Harun Farocki North American Premiere

  • Seattle Art Museum 1300 1st Ave Seattle, WA, 98101 United States

Aktionsart is honored to present the North American Premiere of PARALLEL I-IV (2012 - 2014), by Harun Farocki, during BLACK BOX 1.0.

It will be shown at Seattle Art Museum on May 28, 2014, at 7:30PM.

This work was first shown as a multi-channel installation at Galerie Thaddeas Ropac in January of 2014:

The question of how technologically produced images influence and define our social and political spheres, our consciousness and our habits, has been a leitmotiv in Farocki's work for many years. In his new cycle, Farocki describes the 30-year-long developmental history of computer graphics, with a special focus on the aspect of animation. The work is based on the assumption that we live in technologically produced image worlds, which Farocki characterises as ideal-typical. It seems that soon reality will no longer be the criterion for the imperfect image, but rather the virtual image will be the criterion for imperfect reality.


Curated by Julia Fryett.


Installation view of PARALLEL I-IV. Galerie Thaddeas Ropac, Paris.

The four-part cycle PARALLEL deals with the image genre of computer animation. Computer animations are currently becoming a general model, surpassing film. In films, there is the wind that blows and the wind that is produced by a wind machine. Computer images do not have two kinds of wind.

PARALLEL I opens up a history of styles in computer graphics. The first games of the 1980s consisted of only horizontal and vertical lines. This abstraction was seen as a failing, and today representations are oriented towards photo-realism.

PARALLEL II and III seek out the boundaries of the game worlds and the nature of the objects. It emerges that many game worlds take the form of discs floating in the universe – reminiscent of pre-Hellenistic conceptions of the world. The worlds have an apron and a backdrop, like theatre stages, and the things in these games have no real existence. Each of their properties must be separately constructed and assigned to them.

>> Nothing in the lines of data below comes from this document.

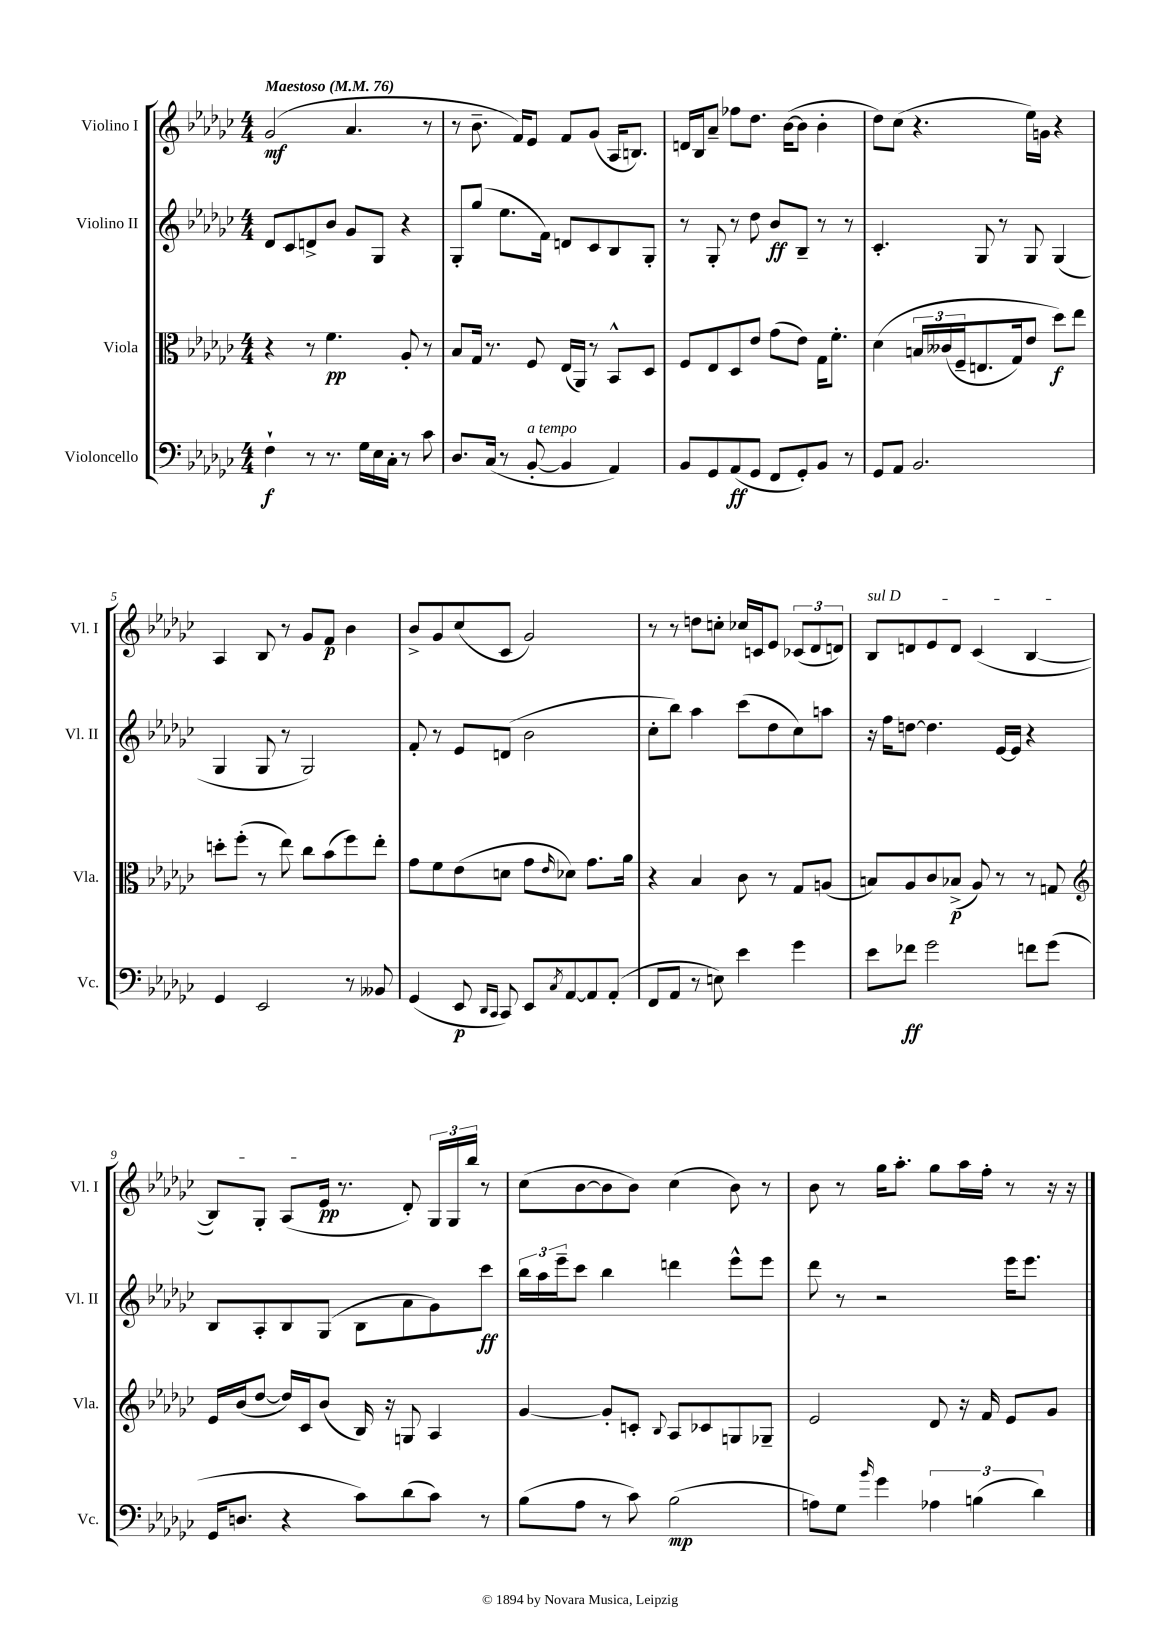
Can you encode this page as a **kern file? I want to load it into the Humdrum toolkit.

**kern	**kern	**kern	**kern
*staff4	*staff3	*staff2	*staff1
*clefF4	*clefC3	*clefG2	*clefG2
*k[b-e-a-d-g-c-]	*k[b-e-a-d-g-c-]	*k[b-e-a-d-g-c-]	*k[b-e-a-d-g-c-]
*M4/4	*M4/4	*M4/4	*M4/4
*MM76	*MM76	*MM76	*MM76
4F`\	4r	8d-/L	(2g-/
.	.	8c-/	.
8r	8r	8d^/	.
8.r	4.f\	8b-/J	.
.	.	8g-/L	4.a-/
16G-\LL	.	.	.
16E-\	.	8G-/J	.
16C-'\JJ	.	.	.
8r	8A-'/	4r	.
8c-\	8r	.	8r
=	=	=	=
8.D-/L	8B-/L	8G-'/L	8r
.	16G-/Jk	(8gg-/J	8.b-~\
(16C-/Jk	8.r	.	.
8r	.	8.ee-\L	.
.	.	.	16f/LK)
[8BB-'/	8F/	.	8e-/J
.	.	16f\Jk)	.
4BB-/]	(16E-/LL	8d/L	8f/L
.	16AA-/JJ)	.	.
.	8r	8c-/	(8g-/J
4AA-/)	8BB-^^/L	8B-/	16A-/LK
.	.	.	8.B/J)
.	8D-/J	8G-'/J	.
=	=	=	=
8BB-/L	8F/L	8r	16d/LL
.	.	.	16B-/J
8GG-/	8E-/	8G-'/	8a-~/J
(8AA-/	8D-/	8r	8ff-\L
8GG-/J	8e-/J	8dd-\	8.dd-\J
8FF/L	(8g-\L	8b-/L	.
.	.	.	([16b-\LK
8GG-'/)	8e-\J)	8B-~/J	8b-\]J
8BB-/J	16G-\LK	8r	4b-'\
.	8.f'\J	.	.
8r	.	8r	.
=	=	=	=
8GG-/L	&(4d-\	4.c-'/	8dd-\L)
8AA-/J	.	.	(8cc-\J
2.BB-/	24B/LL	.	4.r
.	(24c--/	.	.
.	24F~/J	.	.
.	8.E/	8G-/	.
.	.	8r	.
.	16G-/k)	.	.
.	8e-/J	8G-/	16ee-\LL)
.	.	.	16g\JJ
.	8dd-\L&)	(4G-/	4r
.	8ee-\J	.	.
=	=	=	=
4GG-/	8dd'\L	4G-/	4A-/
.	(8ff'\J	.	.
2EE-/	8r	8G-/	8B-/
.	8ee-\)	8r	8r
.	8cc-\L	2G-/)	8g-/L
.	(8b-\	.	8f/J
8r	8ff\)	.	4b-\
8BB--/	8ee-'\J	.	.
=	=	=	=
(4GG-/	8g-\L	8f'/	8b-^/L
.	8f\	8r	8g-/
8EE-/	(8e-\	8e-/L	(8cc-/
16qqDD-/LL	.	.	.
16qqCC-/JJ	.	.	.
8CC-/)	8d\J	(8d/J	8c-/J
8EE-/L	8g-\L	2b-\	2g-/)
8qC-/	16qqe-/	.	.
[8AA-/	8d-\J)	.	.
8AA-/]	8.g-\L	.	.
(8AA-'/J	.	.	.
.	16a-\Jk	.	.
=	=	=	=
8FF/L	4r	8cc-'\L	8r
8AA-/J	.	8bb-\J)	8r
8r	4B-/	4aa-\	8dd\L
8E\)	.	.	8cc'\J
4e-\	8c-\	(8ccc-\L	16cc-/LL
.	.	.	16c/J
.	8r	8dd-\	8e-/J
4g-\	8G-/L	8cc-\)	(12c-/L
.	.	.	12d-/
.	(8A/J	8aa\J	.
.	.	.	12d/J)
=	=	=	=
8e-\L	8B/L)	16r	8B-/L
.	.	16ff\LK	.
8f-\J	8A-/	[8dd\J	8d/
2g-\	8c-/	4.dd\]	8e-/
.	(8B-^/J	.	8d/J
.	8A-/)	.	(4c-/
.	8r	[16e-/LL	.
.	.	16e-/]JJ	.
8f\L	8r	4r	[4B-/
(8g-\J	8G/	.	.
=	=	=	=
*	*clefG2	*	*
16GG-/LK	16e-/LL	8B-/L	8B-/]L)
8.D/J	(16b-/J	.	.
.	[8dd-/J	8A-'/	8G-'/J
4r	16dd-/]LL)	8B-/	(8A-/L
.	16c-/J	.	.
.	(8b-/J	(8G-/J	16e-/Jk
.	.	.	8.r
8c-\L)	16B-/)	8B-\L	.
.	16r	.	.
(8d-\	8G/	8a-\	8d-'/)
8c-\J)	4A-/	8g-\)	24G-/LL
.	.	.	24G-/
.	.	.	24bb-/JJ
8r	.	8ccc-\J	8r
=	=	=	=
(8B-\L	[4g-/	24bb-\LL	(8cc-\L
.	.	24aa-\	.
.	.	24eee-~\J	.
8A-\J	.	8ccc-\J	[8b-\
8r	8g-'/]L	4bb-\	8b-\]
8c-\)	8c'/J	.	8b-\J)
.	8qqB-/	.	.
(2B-\	8A-/L	4ddd\	(4cc-\
.	8c-/	.	.
.	8G/	8eee-^^\L	8b-\)
.	8G-~/J	8eee-\J	8r
=	=	=	=
8A\L)	2e-/	8ddd-\	8b-\
8G-\J	.	8r	8r
16qqb-/	.	.	.
4g-\	.	2r	16gg-\LK
.	.	.	8.aa-'\J
6A-\	8d-/	.	8gg-\L
.	16r	.	16aa-\L
(6B\	.	.	.
.	16f/	.	16ff'\JJ
.	8e-/L	16eee-\LK	8r
.	.	8.eee-\J	.
6d-\)	.	.	.
.	8g-/J	.	16r
.	.	.	16r
==	==	==	==
*-	*-	*-	*-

PARALLEL IV explores the heroes of the games, the protagonists whom the respective players follow through 1940s L.A., a post-apocalyptic, a Western or other genre worlds. The heroes have no parents or teachers; they must find the rules to follow of their own accord. They hardly have more than one facial expression and only very few character traits which they express in a number of different if almost interchangeable short sentences. They are homunculi, anthropomorphous beings, created by humans. Whoever plays with them has a share in the creator's pride.

-Harun Farocki



Artist Bio

Harun Farocki was born in 1944 in Neutitschein, an area in the Czech Republic, which had been annexed by the Germans at the time. For over 40 years he has lived and worked in Berlin. The work of the artist and film-maker has had a decisive influence on the history of the political film since the late 1960s. Besides over 100 productions made for  television and cinema, Farocki – as long-time author and editor of the magazine Filmkritik, curator, and visiting professor in Berkeley, Harvard and Vienna – has conveyed his reflections on the relation between society, politics and the moving picture. His huge significance for the visual arts is reflected in retrospectives of his films in institutions such as the Tate Modern/London, and solo exhibitions in the MUMOK (Museum of Modern Art)/Vienna, Jeu de Paume/Paris, Museum Ludwig/Cologne and more recently in the Kunsthaus/Bregenz. In 1997 and 2007, Farocki took part in the documenta in Kassel. For many years, the relation between technology and war has played a decisive role in Farocki's works.

On July 30th, 2014 Harun Farocki passed away near Berlin at the age of 70.